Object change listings
•••

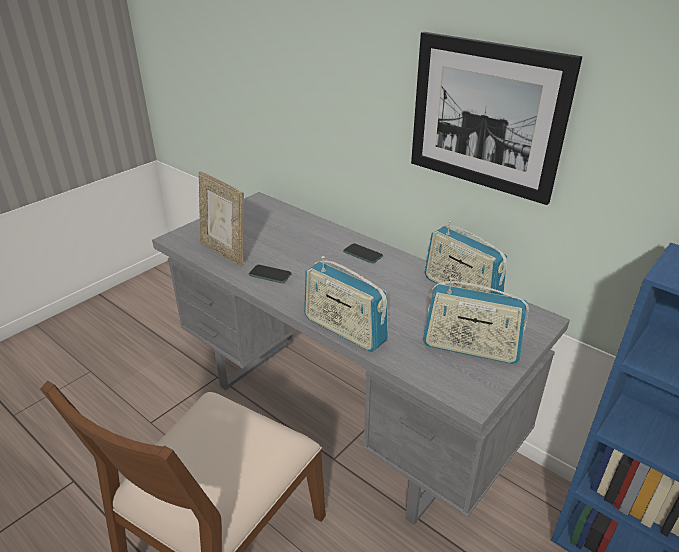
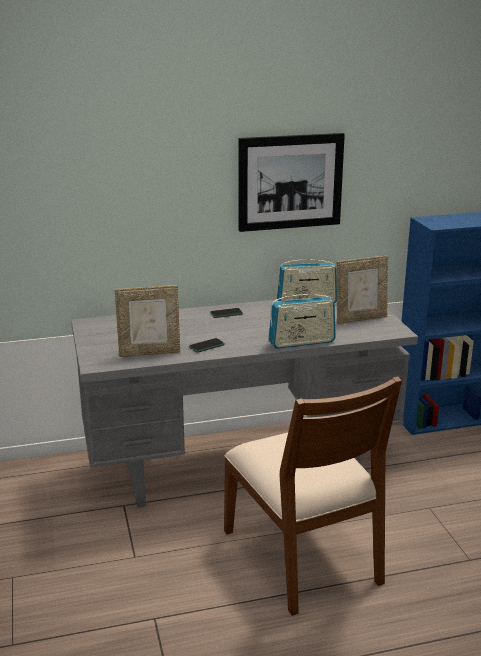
camera: 55 degrees left, 10 degrees down
(470, 348) = (360, 318): radio -> picture frame

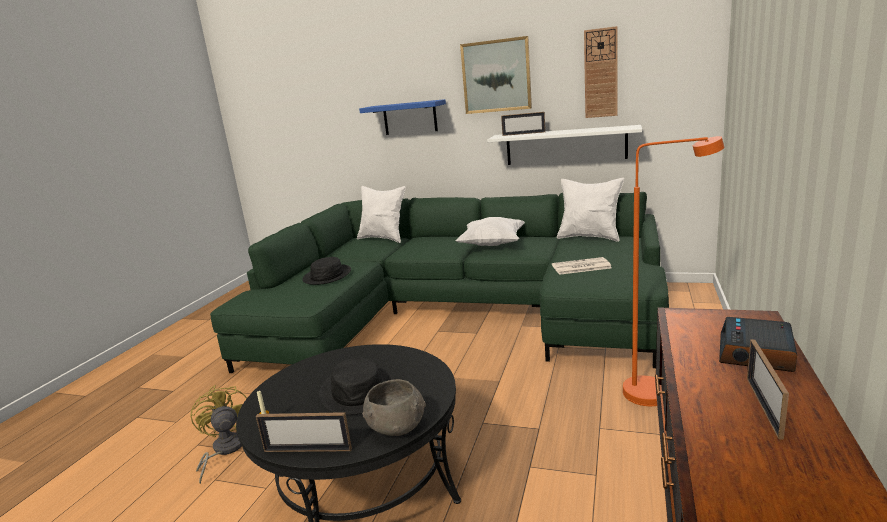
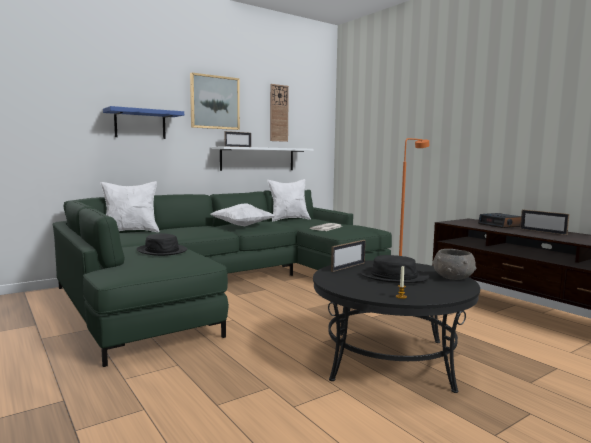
camera: 55 degrees left, 10 degrees down
(224, 450) = (252, 395): yellow fan -> none
(307, 450) = (452, 294): picture frame -> picture frame (348, 267)

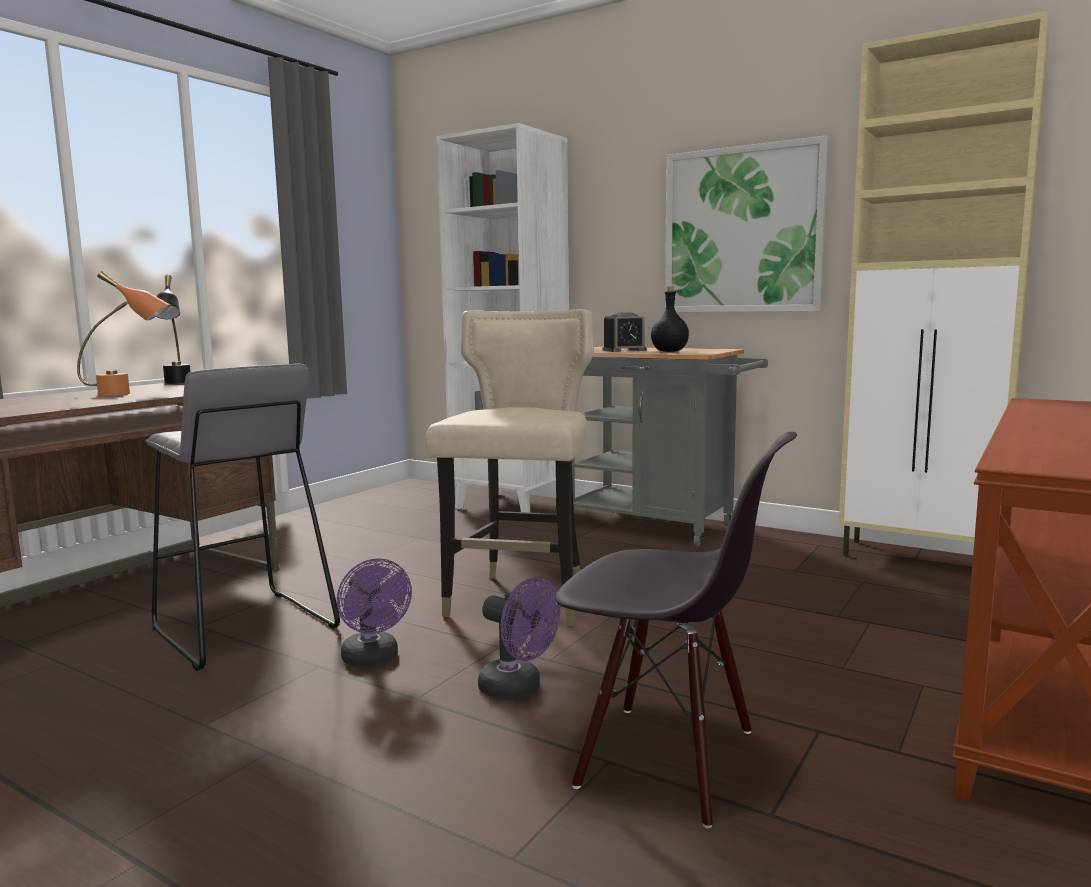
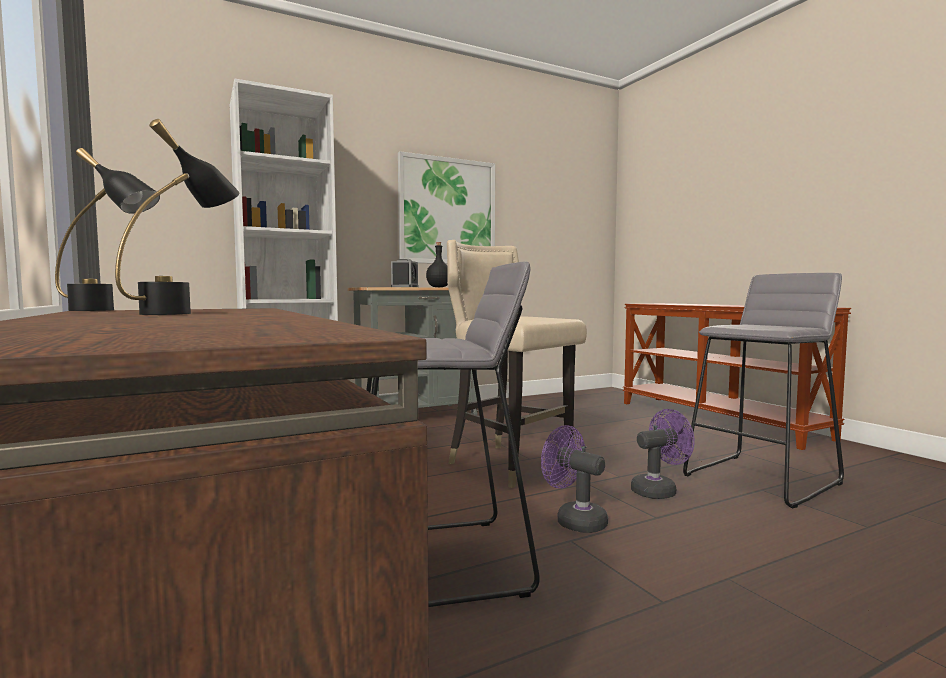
camera: 60 degrees left, 5 degrees down
(129, 393) = (184, 313): orange table lamp -> black table lamp
(373, 659) = (574, 520): purple fan -> purple fan turned 135 degrees counterclockwise
(666, 760) = (762, 479): black chair -> grey stool
(921, 558) = (556, 397): beige cabinet -> none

•••

Instructions for the task: In the records above, count the lines holding the word "picture"; give only that number.

Task result: 2